Dispersion measured by the interquartile spread (P75 − P25) is widest for Cigna (74.75) and UnitedHealth Group (73.34), indicating greater variability in allowed rates across providers. The tightest distributions are seen with Medicare (10.00) and Aetna (35.67), reflecting more concentrated rate outcomes. The table and chart below present the full breakdown of mean rates and percentiles by payer.
State Benchmarks
State: AK1 / 50
Alaska Benchmarks
Alaska exhibits a wide rate spread for CPT code 16020 across payers, with the largest difference seen in Aetna, where the 75th and 25th percentiles are both $329.00, indicating a lack of spread. Blue Cross Blue Shield and BUCA show more variability, with rate spreads of $69.94 and $88.08 respectively. Compared to national averages, Alaska's commercial payers consistently reimburse at much higher rates, with Aetna's mean rate in Alaska nearly four times its national mean. Medicare rates in Alaska are slightly below the national mean, but still within a close range.

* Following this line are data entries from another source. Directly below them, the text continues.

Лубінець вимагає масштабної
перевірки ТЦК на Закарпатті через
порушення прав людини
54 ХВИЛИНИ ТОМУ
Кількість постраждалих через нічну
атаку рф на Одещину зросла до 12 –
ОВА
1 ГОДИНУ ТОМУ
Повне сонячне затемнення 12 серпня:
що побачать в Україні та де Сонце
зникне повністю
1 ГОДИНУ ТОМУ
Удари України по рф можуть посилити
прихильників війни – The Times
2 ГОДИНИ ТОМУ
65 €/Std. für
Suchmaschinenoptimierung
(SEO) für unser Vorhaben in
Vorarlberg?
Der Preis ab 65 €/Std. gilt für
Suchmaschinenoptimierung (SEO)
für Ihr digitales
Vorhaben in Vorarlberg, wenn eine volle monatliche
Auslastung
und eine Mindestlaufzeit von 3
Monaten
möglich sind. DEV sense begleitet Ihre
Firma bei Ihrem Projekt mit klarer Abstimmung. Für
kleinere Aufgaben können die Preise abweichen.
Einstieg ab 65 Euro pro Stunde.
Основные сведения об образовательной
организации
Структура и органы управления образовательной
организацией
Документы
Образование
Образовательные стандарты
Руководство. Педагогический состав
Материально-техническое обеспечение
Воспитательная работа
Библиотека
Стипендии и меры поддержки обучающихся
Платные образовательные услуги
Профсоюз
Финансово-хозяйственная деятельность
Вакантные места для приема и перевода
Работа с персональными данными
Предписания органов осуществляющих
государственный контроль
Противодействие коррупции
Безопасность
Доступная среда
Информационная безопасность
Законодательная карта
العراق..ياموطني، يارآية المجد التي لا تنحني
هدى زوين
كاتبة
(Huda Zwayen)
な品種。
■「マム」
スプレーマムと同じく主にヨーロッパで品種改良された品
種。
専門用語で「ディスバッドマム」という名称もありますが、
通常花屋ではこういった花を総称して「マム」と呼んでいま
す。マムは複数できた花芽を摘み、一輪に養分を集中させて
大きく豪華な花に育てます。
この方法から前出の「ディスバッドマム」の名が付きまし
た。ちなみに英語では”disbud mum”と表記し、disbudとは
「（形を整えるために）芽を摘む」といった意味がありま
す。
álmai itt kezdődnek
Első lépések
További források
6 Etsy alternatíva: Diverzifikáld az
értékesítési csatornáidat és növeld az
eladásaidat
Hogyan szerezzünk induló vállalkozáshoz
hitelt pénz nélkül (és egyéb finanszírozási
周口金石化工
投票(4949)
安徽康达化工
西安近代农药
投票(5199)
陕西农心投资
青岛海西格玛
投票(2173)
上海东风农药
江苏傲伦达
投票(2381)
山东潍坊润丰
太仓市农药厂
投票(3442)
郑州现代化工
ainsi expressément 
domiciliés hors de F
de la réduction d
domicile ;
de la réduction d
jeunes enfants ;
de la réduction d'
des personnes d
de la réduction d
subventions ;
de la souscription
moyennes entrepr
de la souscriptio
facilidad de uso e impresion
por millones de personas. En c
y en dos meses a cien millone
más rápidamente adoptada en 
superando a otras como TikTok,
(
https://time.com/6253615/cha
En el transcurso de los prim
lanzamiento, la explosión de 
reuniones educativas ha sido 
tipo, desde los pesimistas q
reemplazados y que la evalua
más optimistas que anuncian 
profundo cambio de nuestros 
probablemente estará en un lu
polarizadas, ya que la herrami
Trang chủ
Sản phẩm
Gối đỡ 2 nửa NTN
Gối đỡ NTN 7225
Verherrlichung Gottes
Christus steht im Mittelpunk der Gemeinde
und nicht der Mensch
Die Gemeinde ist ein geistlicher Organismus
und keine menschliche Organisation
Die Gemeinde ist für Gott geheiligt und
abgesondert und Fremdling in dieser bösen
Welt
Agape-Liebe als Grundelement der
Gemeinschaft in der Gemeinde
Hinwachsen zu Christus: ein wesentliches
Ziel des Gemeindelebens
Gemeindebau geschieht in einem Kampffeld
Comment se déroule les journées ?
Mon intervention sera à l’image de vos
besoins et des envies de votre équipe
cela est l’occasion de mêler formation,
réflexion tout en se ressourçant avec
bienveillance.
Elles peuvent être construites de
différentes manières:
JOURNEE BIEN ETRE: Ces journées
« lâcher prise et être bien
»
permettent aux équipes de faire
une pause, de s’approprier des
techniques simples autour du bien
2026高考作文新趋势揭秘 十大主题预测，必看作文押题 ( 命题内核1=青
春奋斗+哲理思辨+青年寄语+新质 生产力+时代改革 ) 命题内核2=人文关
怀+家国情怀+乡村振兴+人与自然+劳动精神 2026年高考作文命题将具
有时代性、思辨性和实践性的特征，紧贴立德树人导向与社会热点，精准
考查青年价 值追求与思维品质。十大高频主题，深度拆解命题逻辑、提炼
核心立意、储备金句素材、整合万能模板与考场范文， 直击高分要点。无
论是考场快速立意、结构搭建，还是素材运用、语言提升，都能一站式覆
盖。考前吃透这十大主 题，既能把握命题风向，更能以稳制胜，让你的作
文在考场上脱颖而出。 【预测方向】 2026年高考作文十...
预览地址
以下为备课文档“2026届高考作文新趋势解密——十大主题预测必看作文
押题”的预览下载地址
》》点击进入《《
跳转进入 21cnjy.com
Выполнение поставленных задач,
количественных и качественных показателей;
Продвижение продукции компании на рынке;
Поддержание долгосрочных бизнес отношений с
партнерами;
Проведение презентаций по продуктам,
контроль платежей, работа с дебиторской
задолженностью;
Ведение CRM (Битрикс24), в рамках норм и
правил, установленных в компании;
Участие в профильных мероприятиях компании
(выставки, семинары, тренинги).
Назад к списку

The table and chart below present the full breakdown of mean rates and percentile distributions for each payer in Alaska, highlighting the significant differences between commercial and government payers.
Key Insights for Alaska
- Aetna is the highest paying payer in Alaska for CPT 16020, with a mean rate of $296.11.
- Medicare is the lowest paying payer, with a mean rate of $92.86.
- All commercial payers in Alaska reimburse significantly above their respective national averages, with Aetna's mean rate nearly four times the national mean.